The Upper East Regional Chapter of the Private Healthcare Providers Association has dismissed claims that they were paid five months arrears this year.
According to them, President Akufo-Addo’s comment that the government has settled five months arrears owed healthcare providers under the National Health Insurance Scheme for the year 2019 is not true.
The President at the recent media engagement said the government has paid NHIS claims up to the month of May 2019.
But members of the region said none of their members has been paid the said claims.
The immediate past regional president of Private Healthcare Providers Association Thomas Moh in an interview with Citi FM said the President was misled.
“This most of the Private Healthcare Providers have received only one-month payment and they are some who have not received even one month this year, and if anyone doubts I can give you the number of private healthcare providers and find out from them, so it is not true.”

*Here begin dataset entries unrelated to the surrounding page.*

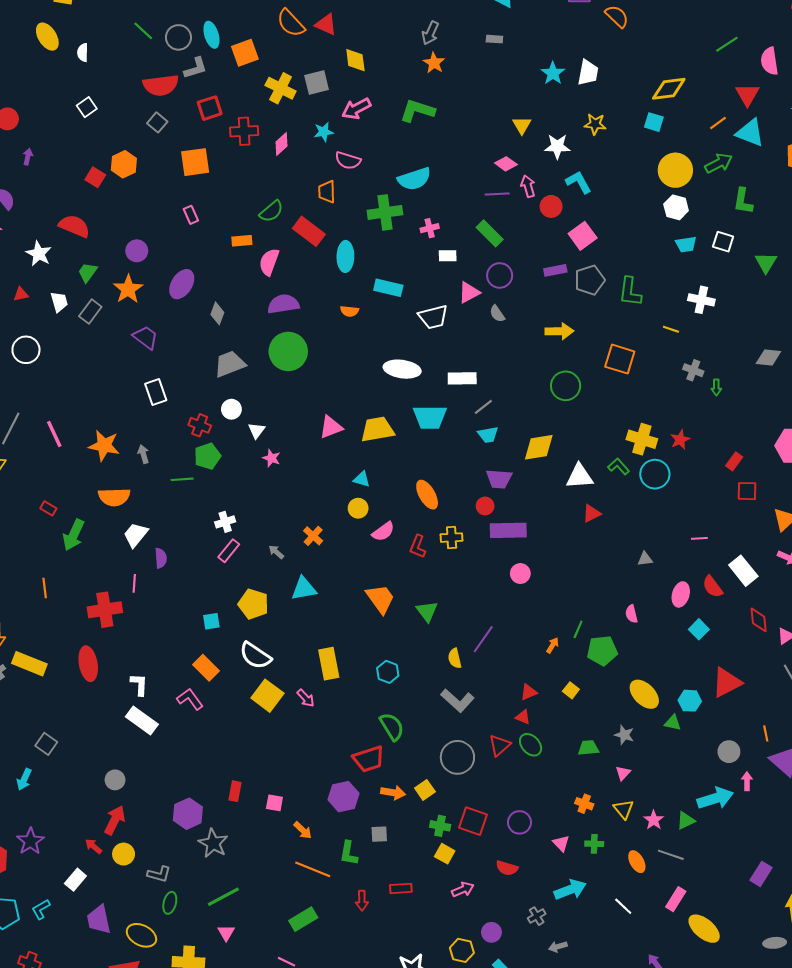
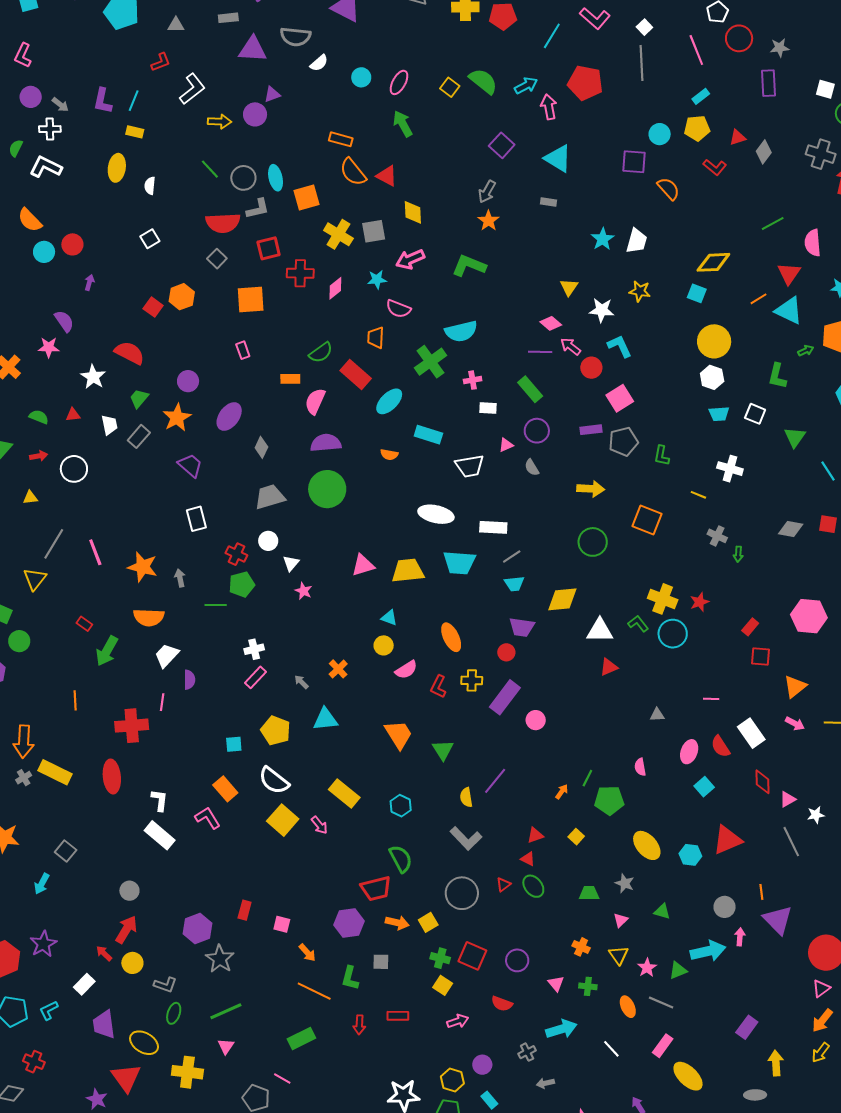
yellow ellipse: (47, 37) -> (117, 168), turned 36
green arrow: (719, 163) -> (806, 351), moved, size x0.6
pink arrow: (528, 186) -> (571, 346), turned -40
green cross: (385, 212) -> (430, 362), turned -32
cyan ellipse: (345, 256) -> (389, 401), turned 40
green L-shape: (630, 292) -> (662, 456), size x0.7
pink triangle: (469, 293) -> (506, 445), size x0.7
purple rectangle: (508, 530) -> (505, 697), moved, turned -56
yellow rectangle: (329, 664) -> (344, 794), turned -44
green triangle: (673, 723) -> (662, 911), moved
red triangle: (500, 745) -> (503, 885), size x0.7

Private healthcare providers give Gov’t 2-weeks ultimatum to pay NHIA debt
Private healthcare providers in the country in August gave the government a 2-week ultimatum to pay the National Health Insurance Authority (NHIA) debts owed them.
According to the private companies, known as the Responsive Healthcare Service Providers Association of Ghana and the Private Health Facilities Association of Ghana, the debts owed them accrued over a 10-month period.
The Association said the inability of the government to meet their demands will force them to drag the NHIA to court.
According to executives of both groups, their members have been dragged to court by the Ghana Revenue Authority (GRA) and the Social Security National Insurance Trust (SSNIT) due to their inability to fulfill their obligations to these regulatory agencies while their monies are locked up with the NHIA.
The Executive Director for the Responsive Healthcare Services of Ghana, Joseph Christian Amoah who addressed a news conference in Kumasi said;
“Our members are being taken to court by GRA, SSNIT and other regulatory authorities. We are in the procurement business and we deduct from source and for 10 months to a year a provider is not reimbursed and as a result of this ill act, it happens that our members are financially bankrupt. Some are ill, others are dead, others are threatening to shut down. It does not enhance the private government partnership in health. We are giving the government two weeks to advise NHIA to pay for for us. We will perhaps meet with our counsel and test the law.”